_Task prompt_
Do not include the pictures; repeat the rest of the data exactly.

_Data provided_

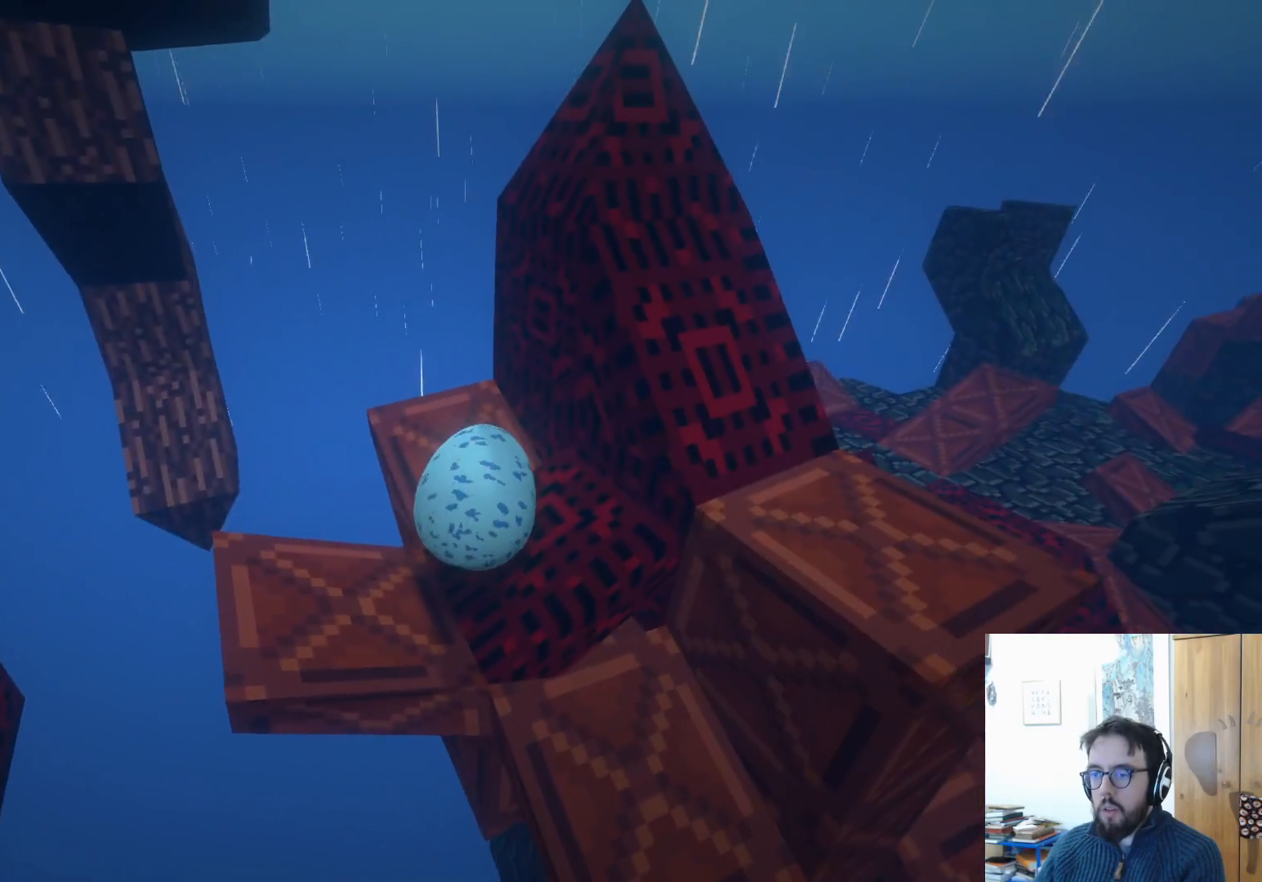
{"buttons": [], "left_stick": "right", "right_stick": "left", "events": [[233, "right_stick", "left"]]}
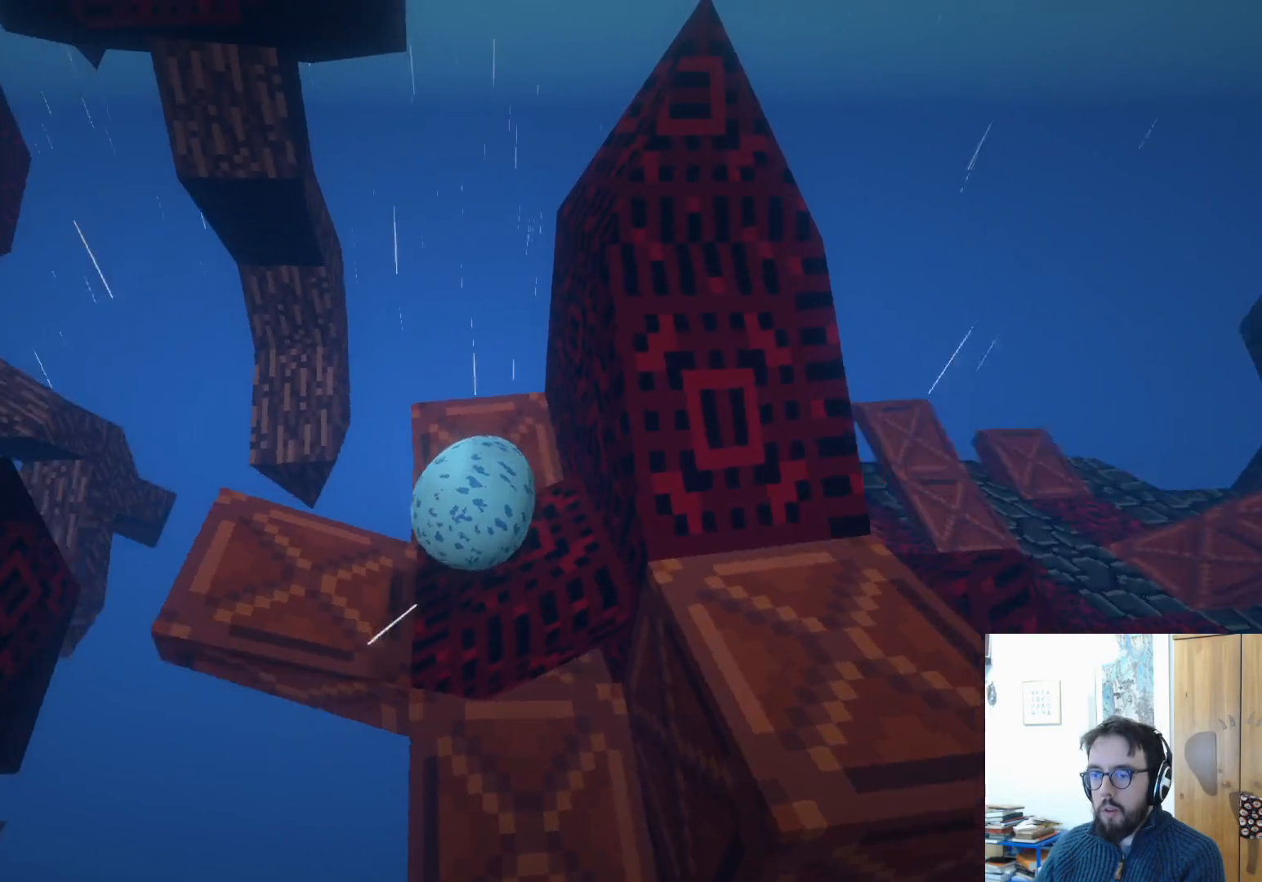
{"buttons": [], "left_stick": "down-right", "right_stick": "left", "events": [[200, "left_stick", "down-right"], [250, "right_stick", "center"], [433, "right_stick", "left"]]}
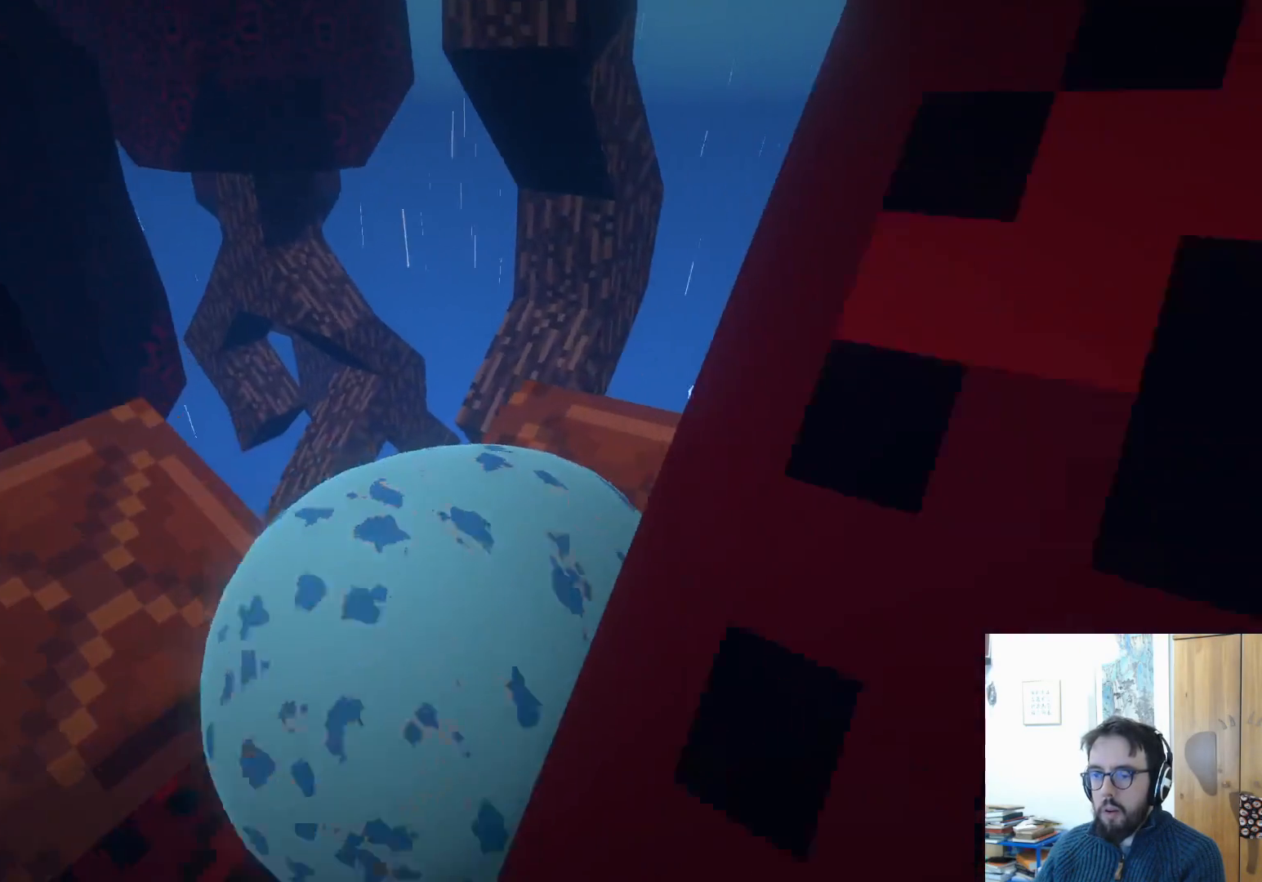
{"buttons": [], "left_stick": "down-right", "right_stick": "center", "events": [[333, "right_stick", "center"]]}
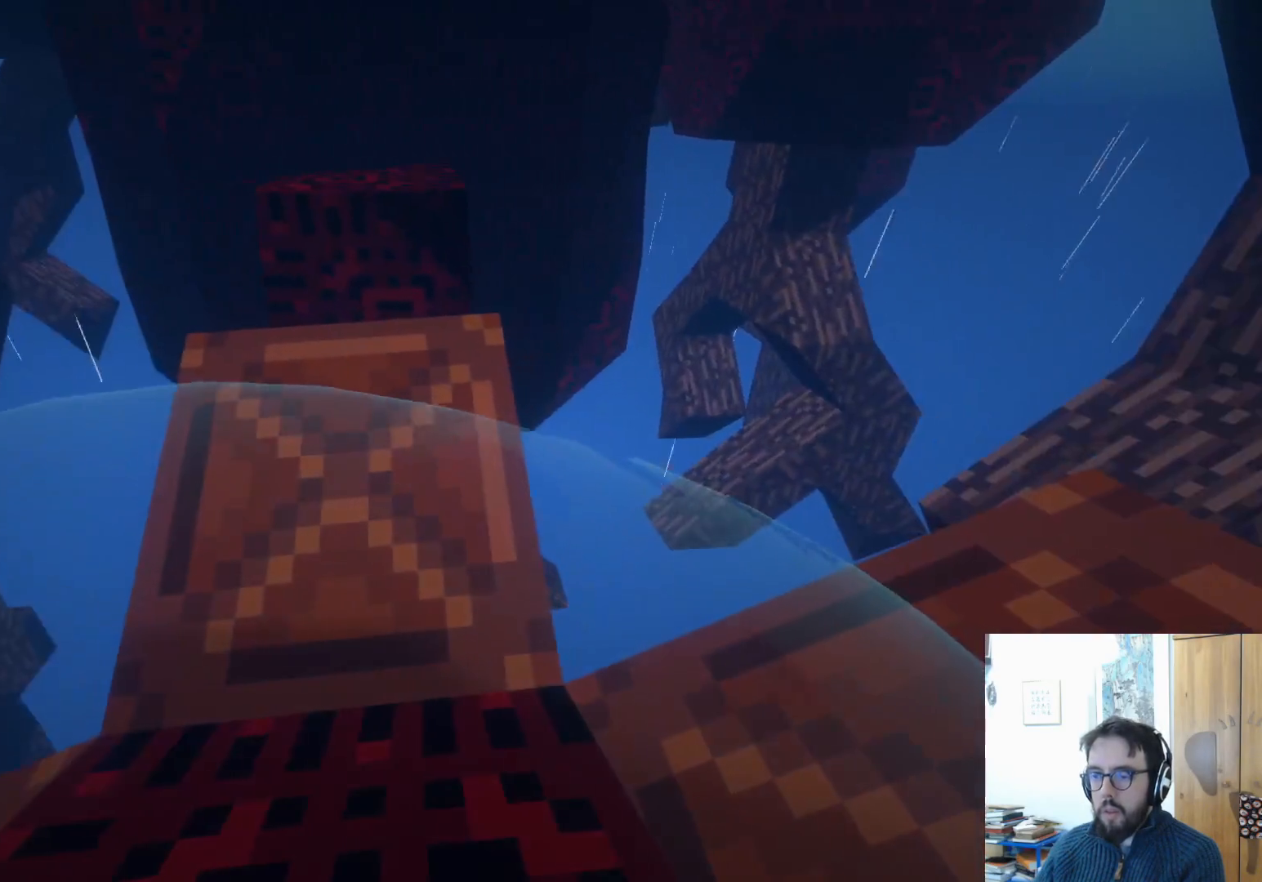
{"buttons": [], "left_stick": "down", "right_stick": "center", "events": [[367, "left_stick", "down"]]}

_Response for this exercise_
{"buttons": [], "left_stick": "right", "right_stick": "left", "events": [[233, "right_stick", "left"]]}
{"buttons": [], "left_stick": "down-right", "right_stick": "left", "events": [[200, "left_stick", "down-right"], [250, "right_stick", "center"], [433, "right_stick", "left"]]}
{"buttons": [], "left_stick": "down-right", "right_stick": "center", "events": [[333, "right_stick", "center"]]}
{"buttons": [], "left_stick": "down", "right_stick": "center", "events": [[367, "left_stick", "down"]]}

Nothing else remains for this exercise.